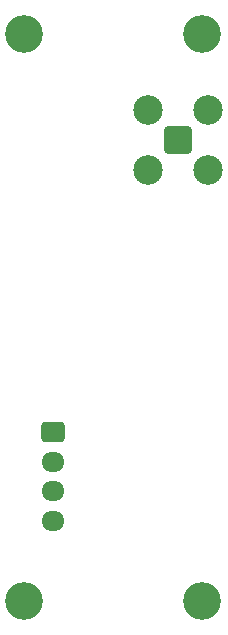
<source format=gbr>
%TF.GenerationSoftware,KiCad,Pcbnew,8.0.3*%
%TF.CreationDate,2024-10-23T15:01:46-04:00*%
%TF.ProjectId,SensorBoardNoMCU,53656e73-6f72-4426-9f61-72644e6f4d43,rev?*%
%TF.SameCoordinates,Original*%
%TF.FileFunction,Soldermask,Bot*%
%TF.FilePolarity,Negative*%
%FSLAX46Y46*%
G04 Gerber Fmt 4.6, Leading zero omitted, Abs format (unit mm)*
G04 Created by KiCad (PCBNEW 8.0.3) date 2024-10-23 15:01:46*
%MOMM*%
%LPD*%
G01*
G04 APERTURE LIST*
G04 Aperture macros list*
%AMRoundRect*
0 Rectangle with rounded corners*
0 $1 Rounding radius*
0 $2 $3 $4 $5 $6 $7 $8 $9 X,Y pos of 4 corners*
0 Add a 4 corners polygon primitive as box body*
4,1,4,$2,$3,$4,$5,$6,$7,$8,$9,$2,$3,0*
0 Add four circle primitives for the rounded corners*
1,1,$1+$1,$2,$3*
1,1,$1+$1,$4,$5*
1,1,$1+$1,$6,$7*
1,1,$1+$1,$8,$9*
0 Add four rect primitives between the rounded corners*
20,1,$1+$1,$2,$3,$4,$5,0*
20,1,$1+$1,$4,$5,$6,$7,0*
20,1,$1+$1,$6,$7,$8,$9,0*
20,1,$1+$1,$8,$9,$2,$3,0*%
G04 Aperture macros list end*
%ADD10C,3.200000*%
%ADD11RoundRect,0.250000X-0.725000X0.600000X-0.725000X-0.600000X0.725000X-0.600000X0.725000X0.600000X0*%
%ADD12O,1.950000X1.700000*%
%ADD13RoundRect,0.200100X0.949900X0.949900X-0.949900X0.949900X-0.949900X-0.949900X0.949900X-0.949900X0*%
%ADD14C,2.500000*%
G04 APERTURE END LIST*
D10*
%TO.C,H2*%
X92000000Y-50000000D03*
%TD*%
%TO.C,H4*%
X107000000Y-98000000D03*
%TD*%
D11*
%TO.C,J1*%
X94400000Y-83700000D03*
D12*
X94400000Y-86200000D03*
X94400000Y-88700000D03*
X94400000Y-91200000D03*
%TD*%
D10*
%TO.C,H3*%
X92000000Y-98000000D03*
%TD*%
D13*
%TO.C,J2*%
X105000000Y-59000000D03*
D14*
X107540000Y-61540000D03*
X107540000Y-56460000D03*
X102460000Y-61540000D03*
X102460000Y-56460000D03*
%TD*%
D10*
%TO.C,H1*%
X107000000Y-50000000D03*
%TD*%
M02*

</source>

_____

## Task
Pictures are to be left out; the lines from the start of the records above through the line holding "1,1,$1+$1,$6,$7*" are to be returned exactly.

## Solution to this exercise
<source format=gbr>
%TF.GenerationSoftware,KiCad,Pcbnew,8.0.3*%
%TF.CreationDate,2024-10-23T15:01:46-04:00*%
%TF.ProjectId,SensorBoardNoMCU,53656e73-6f72-4426-9f61-72644e6f4d43,rev?*%
%TF.SameCoordinates,Original*%
%TF.FileFunction,Soldermask,Bot*%
%TF.FilePolarity,Negative*%
%FSLAX46Y46*%
G04 Gerber Fmt 4.6, Leading zero omitted, Abs format (unit mm)*
G04 Created by KiCad (PCBNEW 8.0.3) date 2024-10-23 15:01:46*
%MOMM*%
%LPD*%
G01*
G04 APERTURE LIST*
G04 Aperture macros list*
%AMRoundRect*
0 Rectangle with rounded corners*
0 $1 Rounding radius*
0 $2 $3 $4 $5 $6 $7 $8 $9 X,Y pos of 4 corners*
0 Add a 4 corners polygon primitive as box body*
4,1,4,$2,$3,$4,$5,$6,$7,$8,$9,$2,$3,0*
0 Add four circle primitives for the rounded corners*
1,1,$1+$1,$2,$3*
1,1,$1+$1,$4,$5*
1,1,$1+$1,$6,$7*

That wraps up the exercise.